- _WORK ORDER_:
Print each line from the start of the records below up through the line where "right ankle: (2143, 1467)" is found, exactly as given.

- _Excerpts from a dataset_:

=== Begin Enclosure ===

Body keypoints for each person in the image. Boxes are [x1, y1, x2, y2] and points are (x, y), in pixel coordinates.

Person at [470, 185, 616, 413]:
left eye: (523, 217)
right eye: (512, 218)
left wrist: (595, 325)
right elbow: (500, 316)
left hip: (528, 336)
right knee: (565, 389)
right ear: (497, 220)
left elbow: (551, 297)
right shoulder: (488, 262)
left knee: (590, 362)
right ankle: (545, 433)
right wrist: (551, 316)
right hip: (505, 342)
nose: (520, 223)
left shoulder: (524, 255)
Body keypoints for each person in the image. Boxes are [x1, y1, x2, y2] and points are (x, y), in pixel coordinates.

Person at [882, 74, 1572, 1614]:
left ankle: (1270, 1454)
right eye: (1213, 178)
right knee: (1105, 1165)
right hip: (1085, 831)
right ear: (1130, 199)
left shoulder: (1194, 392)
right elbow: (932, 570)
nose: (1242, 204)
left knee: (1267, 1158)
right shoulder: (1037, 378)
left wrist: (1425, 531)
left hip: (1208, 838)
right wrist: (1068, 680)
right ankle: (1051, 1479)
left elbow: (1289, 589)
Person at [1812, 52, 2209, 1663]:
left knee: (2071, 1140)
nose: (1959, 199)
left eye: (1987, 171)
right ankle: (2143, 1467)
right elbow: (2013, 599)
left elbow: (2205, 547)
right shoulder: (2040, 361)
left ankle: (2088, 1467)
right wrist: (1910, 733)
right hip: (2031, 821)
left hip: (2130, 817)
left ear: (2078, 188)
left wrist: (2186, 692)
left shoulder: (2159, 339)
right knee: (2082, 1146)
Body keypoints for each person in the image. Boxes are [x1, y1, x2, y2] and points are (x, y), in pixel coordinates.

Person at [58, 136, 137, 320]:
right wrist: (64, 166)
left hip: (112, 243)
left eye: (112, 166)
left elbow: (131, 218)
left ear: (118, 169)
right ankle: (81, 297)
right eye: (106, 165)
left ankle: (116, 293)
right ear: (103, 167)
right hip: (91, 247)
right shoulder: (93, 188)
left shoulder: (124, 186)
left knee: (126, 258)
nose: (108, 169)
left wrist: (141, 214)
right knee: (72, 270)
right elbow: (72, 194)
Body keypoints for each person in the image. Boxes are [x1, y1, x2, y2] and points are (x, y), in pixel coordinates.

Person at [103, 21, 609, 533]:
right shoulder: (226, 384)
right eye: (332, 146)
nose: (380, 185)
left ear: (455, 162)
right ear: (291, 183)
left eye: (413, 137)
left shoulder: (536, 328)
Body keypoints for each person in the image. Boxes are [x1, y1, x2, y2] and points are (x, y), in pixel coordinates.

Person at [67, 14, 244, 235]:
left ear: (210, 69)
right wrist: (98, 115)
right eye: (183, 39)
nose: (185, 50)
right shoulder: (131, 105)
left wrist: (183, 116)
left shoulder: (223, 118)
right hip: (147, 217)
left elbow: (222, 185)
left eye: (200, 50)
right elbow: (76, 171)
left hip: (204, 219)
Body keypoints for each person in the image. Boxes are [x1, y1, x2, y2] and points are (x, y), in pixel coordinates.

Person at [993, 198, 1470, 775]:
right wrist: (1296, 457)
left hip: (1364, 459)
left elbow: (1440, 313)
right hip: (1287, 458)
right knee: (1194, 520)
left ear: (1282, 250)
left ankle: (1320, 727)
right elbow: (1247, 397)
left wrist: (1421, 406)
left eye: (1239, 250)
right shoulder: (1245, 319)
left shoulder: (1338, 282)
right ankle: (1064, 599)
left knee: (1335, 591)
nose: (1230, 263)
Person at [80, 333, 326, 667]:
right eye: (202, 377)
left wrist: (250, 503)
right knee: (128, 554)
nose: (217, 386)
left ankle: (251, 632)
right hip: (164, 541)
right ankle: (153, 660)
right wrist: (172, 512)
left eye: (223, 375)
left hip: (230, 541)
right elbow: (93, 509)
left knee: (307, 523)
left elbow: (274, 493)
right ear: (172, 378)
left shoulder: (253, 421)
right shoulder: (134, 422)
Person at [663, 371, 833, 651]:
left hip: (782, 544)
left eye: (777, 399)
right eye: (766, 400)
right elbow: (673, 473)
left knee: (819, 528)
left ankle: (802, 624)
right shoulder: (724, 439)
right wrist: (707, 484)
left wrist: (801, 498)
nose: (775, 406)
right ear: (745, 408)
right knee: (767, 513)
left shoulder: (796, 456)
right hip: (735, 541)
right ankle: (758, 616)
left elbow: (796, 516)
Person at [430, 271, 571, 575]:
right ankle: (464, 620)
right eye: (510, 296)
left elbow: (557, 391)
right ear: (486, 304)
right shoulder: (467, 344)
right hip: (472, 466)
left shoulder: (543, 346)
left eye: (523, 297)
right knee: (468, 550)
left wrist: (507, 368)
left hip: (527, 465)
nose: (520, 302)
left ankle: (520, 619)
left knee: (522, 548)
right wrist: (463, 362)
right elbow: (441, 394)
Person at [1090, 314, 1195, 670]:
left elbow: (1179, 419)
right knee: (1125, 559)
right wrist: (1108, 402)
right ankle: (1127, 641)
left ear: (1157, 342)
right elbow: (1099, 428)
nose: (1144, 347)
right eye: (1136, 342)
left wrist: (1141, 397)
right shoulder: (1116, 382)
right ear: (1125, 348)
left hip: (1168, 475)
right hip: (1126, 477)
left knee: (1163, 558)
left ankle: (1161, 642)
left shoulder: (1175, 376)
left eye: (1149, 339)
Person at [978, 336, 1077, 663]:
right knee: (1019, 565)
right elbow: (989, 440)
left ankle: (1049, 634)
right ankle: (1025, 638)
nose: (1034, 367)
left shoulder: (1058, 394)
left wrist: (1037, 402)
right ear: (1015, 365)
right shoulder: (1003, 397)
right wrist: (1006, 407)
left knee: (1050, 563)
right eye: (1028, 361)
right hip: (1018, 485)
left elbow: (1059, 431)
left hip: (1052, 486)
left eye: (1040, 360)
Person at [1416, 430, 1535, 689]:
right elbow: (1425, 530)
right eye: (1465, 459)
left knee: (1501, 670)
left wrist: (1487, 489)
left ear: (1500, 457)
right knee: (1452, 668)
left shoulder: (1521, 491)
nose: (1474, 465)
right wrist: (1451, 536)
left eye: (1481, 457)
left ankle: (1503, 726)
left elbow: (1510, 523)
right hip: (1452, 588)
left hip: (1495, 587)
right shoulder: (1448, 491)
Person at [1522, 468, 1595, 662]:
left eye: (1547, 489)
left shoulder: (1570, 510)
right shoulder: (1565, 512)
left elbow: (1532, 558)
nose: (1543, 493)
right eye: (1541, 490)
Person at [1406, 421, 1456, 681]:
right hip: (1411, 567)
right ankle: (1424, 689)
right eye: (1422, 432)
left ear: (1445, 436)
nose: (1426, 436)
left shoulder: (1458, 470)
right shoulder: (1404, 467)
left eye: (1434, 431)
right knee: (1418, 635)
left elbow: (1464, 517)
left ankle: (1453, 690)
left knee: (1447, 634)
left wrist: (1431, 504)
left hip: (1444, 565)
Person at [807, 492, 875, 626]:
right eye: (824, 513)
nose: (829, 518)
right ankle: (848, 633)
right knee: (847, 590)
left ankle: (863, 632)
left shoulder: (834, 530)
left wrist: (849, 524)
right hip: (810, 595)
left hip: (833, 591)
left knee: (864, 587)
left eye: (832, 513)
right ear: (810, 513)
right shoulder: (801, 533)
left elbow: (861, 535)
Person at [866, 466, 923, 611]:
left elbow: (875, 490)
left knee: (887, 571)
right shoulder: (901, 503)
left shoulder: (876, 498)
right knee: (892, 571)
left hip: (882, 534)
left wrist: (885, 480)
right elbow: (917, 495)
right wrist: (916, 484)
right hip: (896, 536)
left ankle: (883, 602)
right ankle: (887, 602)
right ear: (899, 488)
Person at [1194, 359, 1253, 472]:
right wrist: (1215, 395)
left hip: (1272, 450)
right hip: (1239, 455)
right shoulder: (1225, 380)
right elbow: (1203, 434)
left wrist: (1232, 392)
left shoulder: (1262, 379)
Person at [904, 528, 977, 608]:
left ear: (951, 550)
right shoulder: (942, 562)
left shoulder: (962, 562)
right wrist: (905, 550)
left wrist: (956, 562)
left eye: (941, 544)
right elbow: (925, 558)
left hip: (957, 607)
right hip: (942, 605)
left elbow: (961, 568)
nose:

=== End Enclosure ===

- _EXPECTED OUTPUT_:
Body keypoints for each person in the image. Boxes are [x1, y1, x2, y2] and points are (x, y), in pixel coordinates.

Person at [470, 185, 616, 413]:
left eye: (523, 217)
right eye: (512, 218)
left wrist: (595, 325)
right elbow: (500, 316)
left hip: (528, 336)
right knee: (565, 389)
right ear: (497, 220)
left elbow: (551, 297)
right shoulder: (488, 262)
left knee: (590, 362)
right ankle: (545, 433)
right wrist: (551, 316)
right hip: (505, 342)
nose: (520, 223)
left shoulder: (524, 255)
Body keypoints for each person in the image. Boxes are [x1, y1, x2, y2] and points are (x, y), in pixel coordinates.

Person at [882, 74, 1572, 1614]:
left ankle: (1270, 1454)
right eye: (1213, 178)
right knee: (1105, 1165)
right hip: (1085, 831)
right ear: (1130, 199)
left shoulder: (1194, 392)
right elbow: (932, 570)
nose: (1242, 204)
left knee: (1267, 1158)
right shoulder: (1037, 378)
left wrist: (1425, 531)
left hip: (1208, 838)
right wrist: (1068, 680)
right ankle: (1051, 1479)
left elbow: (1289, 589)
Person at [1812, 52, 2209, 1663]:
left knee: (2071, 1140)
nose: (1959, 199)
left eye: (1987, 171)
right ankle: (2143, 1467)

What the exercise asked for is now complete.